Date of Award
2018
Document Type
Open Access Dissertation
Department
Computer Science and Engineering
First Advisor
Jason D. Bakos
Abstract
Artificial neural networks are an effective machine learning technique for a variety of data sets and domains, but exploiting the inherent parallelism in neural networks requires specialized hardware. Typically, computing the output of each neuron requires many multiplications, evaluation of a transcendental activation function, and transfer of its output to a large number of other neurons. These restrictions become more expensive when internal values are represented with increasingly higher data precision. A spiking neural network eliminates the limitations of typical rate-based neural networks by reducing neuron output and synapse weights to one-bit values, eliminating hardware multipliers, and simplifying the activation function. However, a spiking neural network requires a larger number of neurons than what is needed in a comparable rate-based network. In order to determine if the benefits of spiking neural networks outweigh the costs, we designed the smallest spiking neural network and rate-based artificial neural network that achieved 90% or comparable testing accuracy on the MNIST data set. After estimating the FPGA storage requirements for synapse values of each network, we concluded rate-based neural networks need significantly fewer bits than spiking neural networks.
──────────
TASK DETAILS:
Translate this sentence from the dissertation abstract above into Spanish: "However, a spiking neural network requires a larger number of neurons than what is needed in a comparable rate-based network."

DATASET ROWS:
──────────
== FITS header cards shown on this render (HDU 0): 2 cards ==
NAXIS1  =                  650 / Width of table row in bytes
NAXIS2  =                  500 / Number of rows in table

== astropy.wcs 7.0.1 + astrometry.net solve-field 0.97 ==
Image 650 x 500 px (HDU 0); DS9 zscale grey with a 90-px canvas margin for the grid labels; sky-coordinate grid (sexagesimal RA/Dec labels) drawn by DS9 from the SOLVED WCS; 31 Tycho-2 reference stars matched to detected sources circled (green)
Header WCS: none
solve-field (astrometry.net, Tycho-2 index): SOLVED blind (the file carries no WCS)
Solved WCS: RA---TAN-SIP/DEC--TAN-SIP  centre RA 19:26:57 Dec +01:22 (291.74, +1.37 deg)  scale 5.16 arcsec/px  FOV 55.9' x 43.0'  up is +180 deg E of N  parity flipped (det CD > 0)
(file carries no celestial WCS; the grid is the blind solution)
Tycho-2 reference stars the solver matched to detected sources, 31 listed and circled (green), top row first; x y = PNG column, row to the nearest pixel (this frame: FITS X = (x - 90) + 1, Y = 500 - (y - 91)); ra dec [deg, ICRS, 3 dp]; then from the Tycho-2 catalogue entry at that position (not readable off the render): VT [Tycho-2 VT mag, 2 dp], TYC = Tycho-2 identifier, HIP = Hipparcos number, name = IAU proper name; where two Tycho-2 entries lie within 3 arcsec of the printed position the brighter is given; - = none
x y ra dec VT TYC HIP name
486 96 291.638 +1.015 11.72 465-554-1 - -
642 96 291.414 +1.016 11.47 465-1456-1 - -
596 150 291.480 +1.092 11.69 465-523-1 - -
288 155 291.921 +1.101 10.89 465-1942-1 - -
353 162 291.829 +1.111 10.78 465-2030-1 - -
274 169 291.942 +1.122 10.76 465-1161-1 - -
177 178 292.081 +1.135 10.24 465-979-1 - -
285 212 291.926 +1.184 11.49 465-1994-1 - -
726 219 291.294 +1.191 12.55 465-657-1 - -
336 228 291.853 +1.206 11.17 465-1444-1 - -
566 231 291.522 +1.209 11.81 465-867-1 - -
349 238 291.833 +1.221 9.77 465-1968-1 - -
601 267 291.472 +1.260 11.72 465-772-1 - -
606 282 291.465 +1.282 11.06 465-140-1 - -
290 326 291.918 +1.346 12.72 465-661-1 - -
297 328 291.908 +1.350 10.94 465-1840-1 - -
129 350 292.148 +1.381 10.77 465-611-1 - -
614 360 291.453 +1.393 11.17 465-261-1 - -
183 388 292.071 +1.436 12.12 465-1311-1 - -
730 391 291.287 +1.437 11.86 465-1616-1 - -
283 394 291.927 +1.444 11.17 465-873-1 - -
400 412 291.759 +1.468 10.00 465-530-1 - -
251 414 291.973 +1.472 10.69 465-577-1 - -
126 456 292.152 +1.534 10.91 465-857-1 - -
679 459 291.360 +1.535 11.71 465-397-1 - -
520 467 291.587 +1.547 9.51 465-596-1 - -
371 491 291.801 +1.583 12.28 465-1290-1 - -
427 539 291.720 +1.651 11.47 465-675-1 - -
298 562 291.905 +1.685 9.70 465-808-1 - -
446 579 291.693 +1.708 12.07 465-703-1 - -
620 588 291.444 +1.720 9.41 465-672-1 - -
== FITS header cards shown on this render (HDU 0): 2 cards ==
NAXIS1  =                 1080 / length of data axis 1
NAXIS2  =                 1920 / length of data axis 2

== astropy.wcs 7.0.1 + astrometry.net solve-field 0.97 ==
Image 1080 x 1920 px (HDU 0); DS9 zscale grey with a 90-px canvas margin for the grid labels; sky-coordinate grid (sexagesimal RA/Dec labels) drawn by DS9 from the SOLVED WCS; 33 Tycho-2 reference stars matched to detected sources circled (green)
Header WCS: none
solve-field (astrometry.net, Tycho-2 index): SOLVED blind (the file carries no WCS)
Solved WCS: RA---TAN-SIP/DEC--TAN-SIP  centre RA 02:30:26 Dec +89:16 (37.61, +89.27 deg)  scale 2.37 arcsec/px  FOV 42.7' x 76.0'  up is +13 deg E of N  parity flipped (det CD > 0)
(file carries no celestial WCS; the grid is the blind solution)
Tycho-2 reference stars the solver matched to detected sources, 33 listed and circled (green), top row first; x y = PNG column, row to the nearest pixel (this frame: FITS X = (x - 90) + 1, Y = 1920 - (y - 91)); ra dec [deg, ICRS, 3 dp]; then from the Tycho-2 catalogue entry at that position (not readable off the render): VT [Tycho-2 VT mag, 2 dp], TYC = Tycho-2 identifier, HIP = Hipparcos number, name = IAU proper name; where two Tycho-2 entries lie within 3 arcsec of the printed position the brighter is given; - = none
──────────
WRITTEN REPLY:
Sin embargo, una red neuronal de impulsos requiere un mayor número de neuronas que el que se necesita en una red comparable basada en tasas.